Go through the entries below and write each one out exactly.
────────────────────────────────────────
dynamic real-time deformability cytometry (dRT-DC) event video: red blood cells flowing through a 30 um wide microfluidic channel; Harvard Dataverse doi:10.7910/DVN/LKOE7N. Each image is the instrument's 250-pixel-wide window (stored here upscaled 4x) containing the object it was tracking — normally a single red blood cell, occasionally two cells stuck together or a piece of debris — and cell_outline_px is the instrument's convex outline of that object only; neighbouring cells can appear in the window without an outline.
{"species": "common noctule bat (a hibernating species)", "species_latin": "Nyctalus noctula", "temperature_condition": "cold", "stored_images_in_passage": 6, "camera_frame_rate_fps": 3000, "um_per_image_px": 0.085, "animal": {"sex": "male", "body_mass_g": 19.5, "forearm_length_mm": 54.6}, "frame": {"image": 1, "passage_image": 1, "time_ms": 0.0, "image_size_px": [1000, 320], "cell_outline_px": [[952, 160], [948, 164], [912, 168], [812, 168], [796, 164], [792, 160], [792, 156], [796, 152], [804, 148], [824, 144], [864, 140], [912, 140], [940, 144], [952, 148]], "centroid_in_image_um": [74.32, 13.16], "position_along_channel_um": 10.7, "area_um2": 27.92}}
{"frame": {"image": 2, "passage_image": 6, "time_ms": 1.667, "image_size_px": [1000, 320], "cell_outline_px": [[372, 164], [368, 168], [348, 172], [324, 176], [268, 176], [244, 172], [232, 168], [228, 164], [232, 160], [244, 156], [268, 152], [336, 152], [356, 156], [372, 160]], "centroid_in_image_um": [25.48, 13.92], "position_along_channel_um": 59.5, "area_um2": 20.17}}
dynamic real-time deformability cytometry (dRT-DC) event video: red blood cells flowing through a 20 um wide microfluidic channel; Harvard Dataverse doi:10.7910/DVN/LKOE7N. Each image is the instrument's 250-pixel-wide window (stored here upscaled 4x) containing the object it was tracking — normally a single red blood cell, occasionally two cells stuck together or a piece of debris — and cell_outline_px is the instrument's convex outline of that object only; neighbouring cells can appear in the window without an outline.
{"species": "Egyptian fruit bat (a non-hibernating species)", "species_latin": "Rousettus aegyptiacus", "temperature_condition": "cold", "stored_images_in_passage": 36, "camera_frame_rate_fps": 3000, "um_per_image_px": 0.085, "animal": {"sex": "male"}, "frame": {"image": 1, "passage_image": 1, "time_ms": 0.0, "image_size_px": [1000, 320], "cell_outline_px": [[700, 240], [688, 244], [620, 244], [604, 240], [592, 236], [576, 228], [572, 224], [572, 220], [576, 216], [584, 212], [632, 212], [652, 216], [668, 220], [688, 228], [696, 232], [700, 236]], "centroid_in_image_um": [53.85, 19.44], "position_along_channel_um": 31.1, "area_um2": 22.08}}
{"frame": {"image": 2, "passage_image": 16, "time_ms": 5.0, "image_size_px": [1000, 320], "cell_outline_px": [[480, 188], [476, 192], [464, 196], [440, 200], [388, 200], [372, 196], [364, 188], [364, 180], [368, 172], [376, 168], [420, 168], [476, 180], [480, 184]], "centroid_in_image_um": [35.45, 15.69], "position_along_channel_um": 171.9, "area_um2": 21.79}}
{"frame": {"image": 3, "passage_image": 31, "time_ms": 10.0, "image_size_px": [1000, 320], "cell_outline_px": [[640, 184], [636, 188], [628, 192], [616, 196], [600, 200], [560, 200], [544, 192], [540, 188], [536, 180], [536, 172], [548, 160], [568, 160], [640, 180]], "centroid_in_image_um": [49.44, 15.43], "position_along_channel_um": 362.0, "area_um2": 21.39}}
────────────────────────────────────────
Solution to this exercise:
dynamic real-time deformability cytometry (dRT-DC) event video: red blood cells flowing through a 30 um wide microfluidic channel; Harvard Dataverse doi:10.7910/DVN/LKOE7N. Each image is the instrument's 250-pixel-wide window (stored here upscaled 4x) containing the object it was tracking — normally a single red blood cell, occasionally two cells stuck together or a piece of debris — and cell_outline_px is the instrument's convex outline of that object only; neighbouring cells can appear in the window without an outline.
{"species": "common noctule bat (a hibernating species)", "species_latin": "Nyctalus noctula", "temperature_condition": "cold", "stored_images_in_passage": 6, "camera_frame_rate_fps": 3000, "um_per_image_px": 0.085, "animal": {"sex": "male", "body_mass_g": 19.5, "forearm_length_mm": 54.6}, "frame": {"image": 1, "passage_image": 1, "time_ms": 0.0, "image_size_px": [1000, 320], "cell_outline_px": [[952, 160], [948, 164], [912, 168], [812, 168], [796, 164], [792, 160], [792, 156], [796, 152], [804, 148], [824, 144], [864, 140], [912, 140], [940, 144], [952, 148]], "centroid_in_image_um": [74.32, 13.16], "position_along_channel_um": 10.7, "area_um2": 27.92}}
{"frame": {"image": 2, "passage_image": 6, "time_ms": 1.667, "image_size_px": [1000, 320], "cell_outline_px": [[372, 164], [368, 168], [348, 172], [324, 176], [268, 176], [244, 172], [232, 168], [228, 164], [232, 160], [244, 156], [268, 152], [336, 152], [356, 156], [372, 160]], "centroid_in_image_um": [25.48, 13.92], "position_along_channel_um": 59.5, "area_um2": 20.17}}
dynamic real-time deformability cytometry (dRT-DC) event video: red blood cells flowing through a 20 um wide microfluidic channel; Harvard Dataverse doi:10.7910/DVN/LKOE7N. Each image is the instrument's 250-pixel-wide window (stored here upscaled 4x) containing the object it was tracking — normally a single red blood cell, occasionally two cells stuck together or a piece of debris — and cell_outline_px is the instrument's convex outline of that object only; neighbouring cells can appear in the window without an outline.
{"species": "Egyptian fruit bat (a non-hibernating species)", "species_latin": "Rousettus aegyptiacus", "temperature_condition": "cold", "stored_images_in_passage": 36, "camera_frame_rate_fps": 3000, "um_per_image_px": 0.085, "animal": {"sex": "male"}, "frame": {"image": 1, "passage_image": 1, "time_ms": 0.0, "image_size_px": [1000, 320], "cell_outline_px": [[700, 240], [688, 244], [620, 244], [604, 240], [592, 236], [576, 228], [572, 224], [572, 220], [576, 216], [584, 212], [632, 212], [652, 216], [668, 220], [688, 228], [696, 232], [700, 236]], "centroid_in_image_um": [53.85, 19.44], "position_along_channel_um": 31.1, "area_um2": 22.08}}
{"frame": {"image": 2, "passage_image": 16, "time_ms": 5.0, "image_size_px": [1000, 320], "cell_outline_px": [[480, 188], [476, 192], [464, 196], [440, 200], [388, 200], [372, 196], [364, 188], [364, 180], [368, 172], [376, 168], [420, 168], [476, 180], [480, 184]], "centroid_in_image_um": [35.45, 15.69], "position_along_channel_um": 171.9, "area_um2": 21.79}}
{"frame": {"image": 3, "passage_image": 31, "time_ms": 10.0, "image_size_px": [1000, 320], "cell_outline_px": [[640, 184], [636, 188], [628, 192], [616, 196], [600, 200], [560, 200], [544, 192], [540, 188], [536, 180], [536, 172], [548, 160], [568, 160], [640, 180]], "centroid_in_image_um": [49.44, 15.43], "position_along_channel_um": 362.0, "area_um2": 21.39}}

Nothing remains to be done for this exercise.